# Material start

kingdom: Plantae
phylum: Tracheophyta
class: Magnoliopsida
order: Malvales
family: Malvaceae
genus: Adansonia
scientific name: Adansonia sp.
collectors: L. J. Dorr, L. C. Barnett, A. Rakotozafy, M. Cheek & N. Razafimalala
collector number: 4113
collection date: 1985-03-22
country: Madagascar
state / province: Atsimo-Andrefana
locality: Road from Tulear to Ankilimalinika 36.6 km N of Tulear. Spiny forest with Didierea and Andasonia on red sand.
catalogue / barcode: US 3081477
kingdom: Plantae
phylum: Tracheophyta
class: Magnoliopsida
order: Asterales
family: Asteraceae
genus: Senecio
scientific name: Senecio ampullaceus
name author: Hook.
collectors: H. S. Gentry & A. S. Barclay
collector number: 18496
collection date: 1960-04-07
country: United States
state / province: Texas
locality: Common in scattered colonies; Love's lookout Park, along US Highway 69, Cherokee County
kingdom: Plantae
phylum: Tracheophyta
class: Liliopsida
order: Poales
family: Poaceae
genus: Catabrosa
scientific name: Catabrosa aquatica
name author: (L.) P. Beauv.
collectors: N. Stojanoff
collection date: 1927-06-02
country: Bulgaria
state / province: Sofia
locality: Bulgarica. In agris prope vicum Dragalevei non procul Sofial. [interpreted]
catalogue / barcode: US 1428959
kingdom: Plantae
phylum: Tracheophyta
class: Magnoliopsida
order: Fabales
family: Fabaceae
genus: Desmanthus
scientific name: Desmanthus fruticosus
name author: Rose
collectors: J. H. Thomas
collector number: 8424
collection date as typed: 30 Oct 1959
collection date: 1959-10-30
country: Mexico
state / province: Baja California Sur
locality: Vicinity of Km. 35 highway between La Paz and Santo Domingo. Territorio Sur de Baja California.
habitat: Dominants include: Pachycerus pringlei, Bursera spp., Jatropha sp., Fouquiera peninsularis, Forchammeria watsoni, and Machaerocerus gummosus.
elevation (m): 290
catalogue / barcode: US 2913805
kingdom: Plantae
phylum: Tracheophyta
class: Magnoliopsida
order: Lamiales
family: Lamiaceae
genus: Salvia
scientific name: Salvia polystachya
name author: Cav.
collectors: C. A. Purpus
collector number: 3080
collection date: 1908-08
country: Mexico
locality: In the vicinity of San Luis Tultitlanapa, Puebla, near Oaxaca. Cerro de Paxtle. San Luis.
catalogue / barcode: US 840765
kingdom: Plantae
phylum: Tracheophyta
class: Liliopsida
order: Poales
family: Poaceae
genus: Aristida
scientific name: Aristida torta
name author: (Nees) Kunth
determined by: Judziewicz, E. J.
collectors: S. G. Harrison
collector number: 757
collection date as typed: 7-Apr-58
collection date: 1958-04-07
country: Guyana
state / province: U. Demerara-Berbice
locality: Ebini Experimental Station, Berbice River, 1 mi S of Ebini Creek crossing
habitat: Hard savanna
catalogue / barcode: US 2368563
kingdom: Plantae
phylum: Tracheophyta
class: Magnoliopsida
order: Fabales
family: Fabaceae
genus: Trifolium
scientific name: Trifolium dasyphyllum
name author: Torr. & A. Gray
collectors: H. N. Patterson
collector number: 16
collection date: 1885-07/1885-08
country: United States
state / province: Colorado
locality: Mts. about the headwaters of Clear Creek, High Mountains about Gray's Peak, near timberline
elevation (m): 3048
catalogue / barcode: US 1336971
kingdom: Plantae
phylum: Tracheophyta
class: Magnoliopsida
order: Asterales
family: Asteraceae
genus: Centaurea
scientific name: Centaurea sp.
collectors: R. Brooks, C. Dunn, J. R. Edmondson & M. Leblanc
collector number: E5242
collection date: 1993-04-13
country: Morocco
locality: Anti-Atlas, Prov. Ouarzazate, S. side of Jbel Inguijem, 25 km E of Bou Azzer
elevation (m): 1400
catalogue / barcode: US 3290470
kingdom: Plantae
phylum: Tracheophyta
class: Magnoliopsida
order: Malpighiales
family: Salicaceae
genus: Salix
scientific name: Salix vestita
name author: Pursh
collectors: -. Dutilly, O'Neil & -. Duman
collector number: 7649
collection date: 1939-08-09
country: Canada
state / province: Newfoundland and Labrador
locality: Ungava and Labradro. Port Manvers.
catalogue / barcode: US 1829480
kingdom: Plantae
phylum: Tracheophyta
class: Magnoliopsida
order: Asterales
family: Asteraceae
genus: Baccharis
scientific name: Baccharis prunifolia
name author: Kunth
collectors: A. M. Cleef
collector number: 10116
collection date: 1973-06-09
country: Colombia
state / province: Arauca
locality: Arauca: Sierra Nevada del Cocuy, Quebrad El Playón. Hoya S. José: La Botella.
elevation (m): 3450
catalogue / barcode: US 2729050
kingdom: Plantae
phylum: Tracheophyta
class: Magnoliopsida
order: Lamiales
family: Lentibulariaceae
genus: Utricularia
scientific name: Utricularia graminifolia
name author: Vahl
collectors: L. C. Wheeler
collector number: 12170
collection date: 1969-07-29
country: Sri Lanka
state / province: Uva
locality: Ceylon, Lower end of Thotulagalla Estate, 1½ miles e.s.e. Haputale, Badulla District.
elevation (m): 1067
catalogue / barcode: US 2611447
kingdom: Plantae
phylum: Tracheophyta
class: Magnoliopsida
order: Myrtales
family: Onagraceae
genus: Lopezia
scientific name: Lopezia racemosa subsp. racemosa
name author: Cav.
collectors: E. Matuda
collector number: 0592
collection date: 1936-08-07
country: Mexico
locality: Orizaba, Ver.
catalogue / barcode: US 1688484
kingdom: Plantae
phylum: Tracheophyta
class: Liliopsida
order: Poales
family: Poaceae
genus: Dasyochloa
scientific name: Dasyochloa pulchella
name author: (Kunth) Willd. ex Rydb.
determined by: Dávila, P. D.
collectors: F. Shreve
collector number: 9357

# Material end

Short problem:
Swap every "locality" in the records for "site" and write the records out again with nothing else altered.

Task result:
kingdom: Plantae
phylum: Tracheophyta
class: Magnoliopsida
order: Malvales
family: Malvaceae
genus: Adansonia
scientific name: Adansonia sp.
collectors: L. J. Dorr, L. C. Barnett, A. Rakotozafy, M. Cheek & N. Razafimalala
collector number: 4113
collection date: 1985-03-22
country: Madagascar
state / province: Atsimo-Andrefana
site: Road from Tulear to Ankilimalinika 36.6 km N of Tulear. Spiny forest with Didierea and Andasonia on red sand.
catalogue / barcode: US 3081477
kingdom: Plantae
phylum: Tracheophyta
class: Magnoliopsida
order: Asterales
family: Asteraceae
genus: Senecio
scientific name: Senecio ampullaceus
name author: Hook.
collectors: H. S. Gentry & A. S. Barclay
collector number: 18496
collection date: 1960-04-07
country: United States
state / province: Texas
site: Common in scattered colonies; Love's lookout Park, along US Highway 69, Cherokee County
kingdom: Plantae
phylum: Tracheophyta
class: Liliopsida
order: Poales
family: Poaceae
genus: Catabrosa
scientific name: Catabrosa aquatica
name author: (L.) P. Beauv.
collectors: N. Stojanoff
collection date: 1927-06-02
country: Bulgaria
state / province: Sofia
site: Bulgarica. In agris prope vicum Dragalevei non procul Sofial. [interpreted]
catalogue / barcode: US 1428959
kingdom: Plantae
phylum: Tracheophyta
class: Magnoliopsida
order: Fabales
family: Fabaceae
genus: Desmanthus
scientific name: Desmanthus fruticosus
name author: Rose
collectors: J. H. Thomas
collector number: 8424
collection date as typed: 30 Oct 1959
collection date: 1959-10-30
country: Mexico
state / province: Baja California Sur
site: Vicinity of Km. 35 highway between La Paz and Santo Domingo. Territorio Sur de Baja California.
habitat: Dominants include: Pachycerus pringlei, Bursera spp., Jatropha sp., Fouquiera peninsularis, Forchammeria watsoni, and Machaerocerus gummosus.
elevation (m): 290
catalogue / barcode: US 2913805
kingdom: Plantae
phylum: Tracheophyta
class: Magnoliopsida
order: Lamiales
family: Lamiaceae
genus: Salvia
scientific name: Salvia polystachya
name author: Cav.
collectors: C. A. Purpus
collector number: 3080
collection date: 1908-08
country: Mexico
site: In the vicinity of San Luis Tultitlanapa, Puebla, near Oaxaca. Cerro de Paxtle. San Luis.
catalogue / barcode: US 840765
kingdom: Plantae
phylum: Tracheophyta
class: Liliopsida
order: Poales
family: Poaceae
genus: Aristida
scientific name: Aristida torta
name author: (Nees) Kunth
determined by: Judziewicz, E. J.
collectors: S. G. Harrison
collector number: 757
collection date as typed: 7-Apr-58
collection date: 1958-04-07
country: Guyana
state / province: U. Demerara-Berbice
site: Ebini Experimental Station, Berbice River, 1 mi S of Ebini Creek crossing
habitat: Hard savanna
catalogue / barcode: US 2368563
kingdom: Plantae
phylum: Tracheophyta
class: Magnoliopsida
order: Fabales
family: Fabaceae
genus: Trifolium
scientific name: Trifolium dasyphyllum
name author: Torr. & A. Gray
collectors: H. N. Patterson
collector number: 16
collection date: 1885-07/1885-08
country: United States
state / province: Colorado
site: Mts. about the headwaters of Clear Creek, High Mountains about Gray's Peak, near timberline
elevation (m): 3048
catalogue / barcode: US 1336971
kingdom: Plantae
phylum: Tracheophyta
class: Magnoliopsida
order: Asterales
family: Asteraceae
genus: Centaurea
scientific name: Centaurea sp.
collectors: R. Brooks, C. Dunn, J. R. Edmondson & M. Leblanc
collector number: E5242
collection date: 1993-04-13
country: Morocco
site: Anti-Atlas, Prov. Ouarzazate, S. side of Jbel Inguijem, 25 km E of Bou Azzer
elevation (m): 1400
catalogue / barcode: US 3290470
kingdom: Plantae
phylum: Tracheophyta
class: Magnoliopsida
order: Malpighiales
family: Salicaceae
genus: Salix
scientific name: Salix vestita
name author: Pursh
collectors: -. Dutilly, O'Neil & -. Duman
collector number: 7649
collection date: 1939-08-09
country: Canada
state / province: Newfoundland and Labrador
site: Ungava and Labradro. Port Manvers.
catalogue / barcode: US 1829480
kingdom: Plantae
phylum: Tracheophyta
class: Magnoliopsida
order: Asterales
family: Asteraceae
genus: Baccharis
scientific name: Baccharis prunifolia
name author: Kunth
collectors: A. M. Cleef
collector number: 10116
collection date: 1973-06-09
country: Colombia
state / province: Arauca
site: Arauca: Sierra Nevada del Cocuy, Quebrad El Playón. Hoya S. José: La Botella.
elevation (m): 3450
catalogue / barcode: US 2729050
kingdom: Plantae
phylum: Tracheophyta
class: Magnoliopsida
order: Lamiales
family: Lentibulariaceae
genus: Utricularia
scientific name: Utricularia graminifolia
name author: Vahl
collectors: L. C. Wheeler
collector number: 12170
collection date: 1969-07-29
country: Sri Lanka
state / province: Uva
site: Ceylon, Lower end of Thotulagalla Estate, 1½ miles e.s.e. Haputale, Badulla District.
elevation (m): 1067
catalogue / barcode: US 2611447
kingdom: Plantae
phylum: Tracheophyta
class: Magnoliopsida
order: Myrtales
family: Onagraceae
genus: Lopezia
scientific name: Lopezia racemosa subsp. racemosa
name author: Cav.
collectors: E. Matuda
collector number: 0592
collection date: 1936-08-07
country: Mexico
site: Orizaba, Ver.
catalogue / barcode: US 1688484
kingdom: Plantae
phylum: Tracheophyta
class: Liliopsida
order: Poales
family: Poaceae
genus: Dasyochloa
scientific name: Dasyochloa pulchella
name author: (Kunth) Willd. ex Rydb.
determined by: Dávila, P. D.
collectors: F. Shreve
collector number: 9357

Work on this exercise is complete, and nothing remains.